[INSTRUCTIONS FOR THE TASK] Convert the text lines in the listing below into a single numbered list, skipping any blank lines. Leave the pictures out of the answer.

****************************************

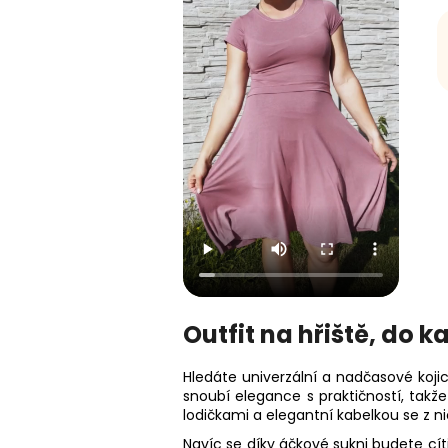
Outfit na hřiště, do 
Hledáte univerzální a nadčasové koji
snoubí elegance s praktičností, takž
lodičkami a elegantní kabelkou se z ni
Navíc se díky áčkové sukni budete cí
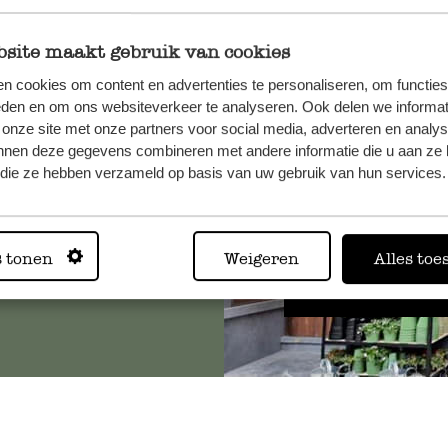
site maakt gebruik van cookies
n cookies om content en advertenties te personaliseren, om functies
, veuillez
eden en om ons websiteverkeer te analyseren. Ook delen we informat
os
 onze site met onze partners voor social media, adverteren en analy
s
.
nnen deze gegevens combineren met andere informatie die u aan ze 
f die ze hebben verzameld op basis van uw gebruik van hun services.
Toujours
s tonen
Weigeren
Alles toe
Voir les 62 magasins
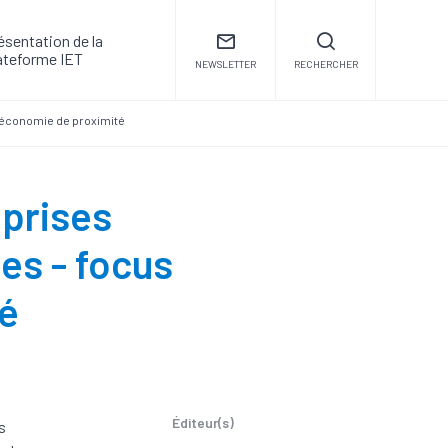
ésentation de la
ateforme IET
NEWSLETTER
RECHERCHER
l'économie de proximité
eprises
es - focus
té
Éditeur(s)
s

****************************************

[YOUR RESPONSE]
1. Outfit na hřiště, do 
2. Hledáte univerzální a nadčasové koji
3. snoubí elegance s praktičností, takž
4. lodičkami a elegantní kabelkou se z ni
5. Navíc se díky áčkové sukni budete cí
6. site maakt gebruik van cookies
7. n cookies om content en advertenties te personaliseren, om functies
8. , veuillez
9. eden en om ons websiteverkeer te analyseren. Ook delen we informat
10. os
11.  onze site met onze partners voor social media, adverteren en analy
12. s
13. .
14. nnen deze gegevens combineren met andere informatie die u aan ze 
15. f die ze hebben verzameld op basis van uw gebruik van hun services.
16. Toujours
17. s tonen
18. Weigeren
19. Alles toe
20. Voir les 62 magasins
21. ésentation de la
22. ateforme IET
23. NEWSLETTER
24. RECHERCHER
25. l'économie de proximité
26. eprises
27. es - focus
28. té
29. Éditeur(s)
30. s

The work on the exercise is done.